Thursday, November 2, 2017

Ghost Traffic on AWS

We're reconfiguring some of our network endpoints at work, and yesterday, the day after Halloween, I see this traffic appear in our local access logs:

127.0.0.1 - - [01/Nov/2017:15:09:43 -0400] "GET /grave/Charles-Karlson/16427428 HTTP/1.1" 404 967

Line after line. Every few seconds someone — or something — is asking about another grave.

This environment was running under Amazon's Elastic Beanstalk service, which assigns public DNS addresses based on the environment name, and I figured we probably weren't the only people to come up with the name tracker-test-two. Which is true, and leads to one of the take-aways that I'll list below. But the truth, as revealed from the ELB access logs, was stranger:

2017-11-01T19:09:43.168404Z awseb-e-f-AWSEBLoa-1FG2EMDGMS77G 46.229.168.73:33060 10.2.187.173:80 0.000045 0.003369 0.00002 404 404 0 967 "GET https://hu.billiongraves.com:443/grave/Charles-Karlson/16427428 HTTP/1.1" "Mozilla/5.0 (compatible; SemrushBot/1.2~bl; +http://www.semrush.com/bot.html)" ECDHE-RSA-AES128-GCM-SHA256 TLSv1.2

That's a real site: if you go to it, you'll see an image of a gravestone and information about the person buried under that stone. Useful, I'm sure, to people who are tracking their ancestry. But why was the traffic going to our web server?

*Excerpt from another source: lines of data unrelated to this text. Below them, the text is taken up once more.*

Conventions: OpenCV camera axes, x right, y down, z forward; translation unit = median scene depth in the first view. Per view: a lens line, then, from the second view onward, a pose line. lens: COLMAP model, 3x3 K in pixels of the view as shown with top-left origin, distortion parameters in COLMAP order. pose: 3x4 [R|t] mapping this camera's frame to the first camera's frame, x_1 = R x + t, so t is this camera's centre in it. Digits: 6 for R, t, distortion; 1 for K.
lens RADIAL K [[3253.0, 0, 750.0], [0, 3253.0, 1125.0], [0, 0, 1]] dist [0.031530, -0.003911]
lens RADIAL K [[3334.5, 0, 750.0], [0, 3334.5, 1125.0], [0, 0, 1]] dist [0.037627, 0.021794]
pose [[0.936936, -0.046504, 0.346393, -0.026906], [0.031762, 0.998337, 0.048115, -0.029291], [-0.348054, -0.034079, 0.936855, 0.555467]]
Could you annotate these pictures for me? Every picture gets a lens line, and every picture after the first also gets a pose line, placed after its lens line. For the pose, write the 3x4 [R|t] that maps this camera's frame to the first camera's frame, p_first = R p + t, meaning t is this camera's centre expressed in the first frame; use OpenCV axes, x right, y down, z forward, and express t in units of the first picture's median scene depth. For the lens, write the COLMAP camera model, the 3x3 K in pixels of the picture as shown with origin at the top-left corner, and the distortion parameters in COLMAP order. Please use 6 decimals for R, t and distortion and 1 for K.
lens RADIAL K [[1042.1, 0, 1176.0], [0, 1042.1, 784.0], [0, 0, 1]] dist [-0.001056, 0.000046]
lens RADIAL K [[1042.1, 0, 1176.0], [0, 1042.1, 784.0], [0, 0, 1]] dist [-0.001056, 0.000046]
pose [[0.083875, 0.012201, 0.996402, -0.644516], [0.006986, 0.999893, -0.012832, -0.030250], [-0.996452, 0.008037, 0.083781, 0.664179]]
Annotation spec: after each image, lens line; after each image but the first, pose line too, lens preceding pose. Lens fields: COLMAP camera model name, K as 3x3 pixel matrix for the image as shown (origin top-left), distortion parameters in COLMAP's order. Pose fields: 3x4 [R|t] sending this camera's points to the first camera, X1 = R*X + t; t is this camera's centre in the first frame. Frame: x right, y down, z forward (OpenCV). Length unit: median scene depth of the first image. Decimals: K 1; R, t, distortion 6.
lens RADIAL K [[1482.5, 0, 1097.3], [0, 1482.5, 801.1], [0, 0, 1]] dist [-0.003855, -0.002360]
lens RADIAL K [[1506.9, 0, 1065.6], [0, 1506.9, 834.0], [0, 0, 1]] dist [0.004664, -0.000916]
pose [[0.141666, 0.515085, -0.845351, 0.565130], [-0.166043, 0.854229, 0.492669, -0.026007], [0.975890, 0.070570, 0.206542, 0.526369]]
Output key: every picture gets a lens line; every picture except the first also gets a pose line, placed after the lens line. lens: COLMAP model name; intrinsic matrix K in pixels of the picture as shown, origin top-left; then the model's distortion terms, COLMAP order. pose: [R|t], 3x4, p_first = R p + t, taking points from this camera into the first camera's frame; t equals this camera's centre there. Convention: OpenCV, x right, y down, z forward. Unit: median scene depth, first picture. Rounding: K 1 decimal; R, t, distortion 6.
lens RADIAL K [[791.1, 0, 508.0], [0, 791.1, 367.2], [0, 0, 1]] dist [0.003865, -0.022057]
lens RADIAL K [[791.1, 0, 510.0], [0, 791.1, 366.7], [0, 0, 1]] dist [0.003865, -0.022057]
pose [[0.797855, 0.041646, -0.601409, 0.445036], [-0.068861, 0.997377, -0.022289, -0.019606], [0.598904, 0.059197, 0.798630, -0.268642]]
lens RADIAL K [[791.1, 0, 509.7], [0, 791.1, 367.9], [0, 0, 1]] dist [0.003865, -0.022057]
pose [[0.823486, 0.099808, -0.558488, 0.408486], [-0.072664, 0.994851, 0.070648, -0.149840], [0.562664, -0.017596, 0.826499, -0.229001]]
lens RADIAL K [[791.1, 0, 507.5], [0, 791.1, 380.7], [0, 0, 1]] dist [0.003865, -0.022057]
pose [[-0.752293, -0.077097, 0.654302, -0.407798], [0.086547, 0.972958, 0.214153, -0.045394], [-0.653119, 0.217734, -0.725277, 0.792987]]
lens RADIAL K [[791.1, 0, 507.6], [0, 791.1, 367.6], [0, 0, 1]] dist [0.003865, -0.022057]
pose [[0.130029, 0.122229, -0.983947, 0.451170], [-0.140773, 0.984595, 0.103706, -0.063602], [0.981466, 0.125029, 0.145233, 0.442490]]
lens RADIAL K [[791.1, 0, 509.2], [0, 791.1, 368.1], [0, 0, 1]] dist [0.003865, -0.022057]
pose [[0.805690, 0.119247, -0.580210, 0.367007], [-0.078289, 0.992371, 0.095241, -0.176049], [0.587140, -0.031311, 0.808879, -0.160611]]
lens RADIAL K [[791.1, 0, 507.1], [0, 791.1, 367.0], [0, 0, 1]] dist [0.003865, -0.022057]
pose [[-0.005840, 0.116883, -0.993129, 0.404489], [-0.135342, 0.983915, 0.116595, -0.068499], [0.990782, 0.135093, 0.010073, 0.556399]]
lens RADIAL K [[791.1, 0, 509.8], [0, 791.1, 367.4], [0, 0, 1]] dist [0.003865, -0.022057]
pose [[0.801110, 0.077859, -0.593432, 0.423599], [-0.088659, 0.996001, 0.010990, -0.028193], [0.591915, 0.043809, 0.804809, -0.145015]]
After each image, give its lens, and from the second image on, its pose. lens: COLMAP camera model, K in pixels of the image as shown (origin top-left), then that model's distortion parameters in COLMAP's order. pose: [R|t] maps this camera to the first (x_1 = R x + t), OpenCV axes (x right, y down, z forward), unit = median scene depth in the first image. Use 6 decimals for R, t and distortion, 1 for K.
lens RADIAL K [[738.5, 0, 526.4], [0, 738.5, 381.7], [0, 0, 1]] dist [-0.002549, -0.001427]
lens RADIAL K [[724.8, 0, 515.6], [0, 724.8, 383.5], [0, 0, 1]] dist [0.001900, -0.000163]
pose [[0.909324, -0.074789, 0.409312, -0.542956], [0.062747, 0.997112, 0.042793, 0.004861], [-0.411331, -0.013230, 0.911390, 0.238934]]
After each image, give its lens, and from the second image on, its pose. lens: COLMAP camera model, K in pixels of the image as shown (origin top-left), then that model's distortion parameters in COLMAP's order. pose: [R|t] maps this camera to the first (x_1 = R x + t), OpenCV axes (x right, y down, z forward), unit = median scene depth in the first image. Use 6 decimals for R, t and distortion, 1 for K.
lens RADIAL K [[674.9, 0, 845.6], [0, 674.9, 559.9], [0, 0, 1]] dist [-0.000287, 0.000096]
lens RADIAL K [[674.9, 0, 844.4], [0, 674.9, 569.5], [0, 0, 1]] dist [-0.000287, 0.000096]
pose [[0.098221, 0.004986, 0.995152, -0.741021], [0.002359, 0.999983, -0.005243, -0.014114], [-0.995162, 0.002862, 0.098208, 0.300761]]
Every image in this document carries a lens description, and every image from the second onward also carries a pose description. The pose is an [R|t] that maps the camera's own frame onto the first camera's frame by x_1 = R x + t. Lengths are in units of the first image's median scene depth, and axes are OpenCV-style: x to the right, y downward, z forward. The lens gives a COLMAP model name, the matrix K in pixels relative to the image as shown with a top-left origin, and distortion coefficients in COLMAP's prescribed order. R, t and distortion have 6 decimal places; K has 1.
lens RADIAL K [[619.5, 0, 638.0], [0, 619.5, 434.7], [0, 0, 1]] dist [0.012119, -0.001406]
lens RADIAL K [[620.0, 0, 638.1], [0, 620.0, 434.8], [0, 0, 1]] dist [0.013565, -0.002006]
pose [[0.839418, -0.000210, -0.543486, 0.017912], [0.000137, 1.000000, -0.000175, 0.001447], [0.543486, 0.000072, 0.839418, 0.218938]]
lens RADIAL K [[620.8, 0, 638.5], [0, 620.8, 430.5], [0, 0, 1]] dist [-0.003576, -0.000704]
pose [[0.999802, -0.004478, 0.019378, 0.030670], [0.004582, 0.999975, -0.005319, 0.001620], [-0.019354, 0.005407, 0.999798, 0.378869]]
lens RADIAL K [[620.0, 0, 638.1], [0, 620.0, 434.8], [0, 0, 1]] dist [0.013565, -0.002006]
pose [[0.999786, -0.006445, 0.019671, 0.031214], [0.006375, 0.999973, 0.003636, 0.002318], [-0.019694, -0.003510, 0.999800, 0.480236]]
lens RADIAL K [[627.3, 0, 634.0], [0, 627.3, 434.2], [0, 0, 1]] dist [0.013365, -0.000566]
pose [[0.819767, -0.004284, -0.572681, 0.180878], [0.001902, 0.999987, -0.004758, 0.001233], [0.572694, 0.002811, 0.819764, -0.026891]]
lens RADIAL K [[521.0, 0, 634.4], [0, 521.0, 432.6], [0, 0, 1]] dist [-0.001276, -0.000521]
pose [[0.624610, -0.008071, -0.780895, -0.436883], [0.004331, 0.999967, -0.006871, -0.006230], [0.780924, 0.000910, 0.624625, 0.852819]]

The answer is DNS caching: to reduce load on the domain name system, intermediate nameservers are allowed to cache the results of a DNS lookup. That generally works pretty well, and billiongraves.com has a 60 second timeout, which should have stopped traffic to that IP address fairly quickly (if you haven't already guessed, they also run on AWS servers, and recently reconfigured their environments). However, some programs and platforms do their own caching, and don't pay attention to the timeout — Java is particularly bad at this. So “sembot” is using its cached value for the URL, and will continue to make those requests until restarted.

There was another interesting artifact in our logs, although not quite as spooky:

2017-11-02T11:49:26.343413Z awseb-e-h-AWSEBLoa-1SXOP8PJPZS8R 108.244.128.203:58237 10.230.25.177:80 0.000116 0.013641 0.000074 200 200 0 7520 "GET https://54.243.172.96:443/action/Login/view HTTP/1.1" "Mozilla/5.0 (Windows NT 10.0; WOW64; Trident/7.0; rv:11.0) like Gecko" ECDHE-RSA-AES128-GCM-SHA256 TLSv1.2

This traffic was appearing every few seconds in the logs for our old server group. This isn't a DNS caching issue: it's hitting an explicit IP address. And it doesn't look like a script kiddie trying to find vulnerabilities in our servers: it's always the same endpoint, always from the same source IP (which is probably somewhere in the midwest), and happens every 60 seconds. As far as I can tell, it's a homegrown health-check program.

Which means that someone is going to panic when I shut down that environment later this morning.

To wrap up, here are some take-aways that you might find useful:

  1. Someone had that IP address before you. Expect unexpected traffic, and think about how you will react if it's excessive.
  2. Don't write your own health checks. If you're using an ELB, you can configure it to run a health check and raise an alarm when the health check fails.
  3. If you feel you must write your own health check, use a hostname rather than an explicit IP. I know you think you'll have that IP forever, but you probably won't.
  4. Pick an appropriate time-to-live for your DNS entries. The Internet Police might yell at me for suggesting 60 seconds, but it makes your life a lot easier if you need to transition environments. Interestingly, Google (which hosts this blog) uses 78 seconds.
  5. If you're using Elastic Beanstalk, use URLs that contain random text (the environment ID is a good choice). Remember that it's a shared namespace.
  6. If you're writing an application that repeatedly connects to remote hosts, understand how your platform deals with DNS caching, and try to honor the server's intentions.
  7. If you run billiongraves.com — or any site with similar content — don't change your IPs on Halloween.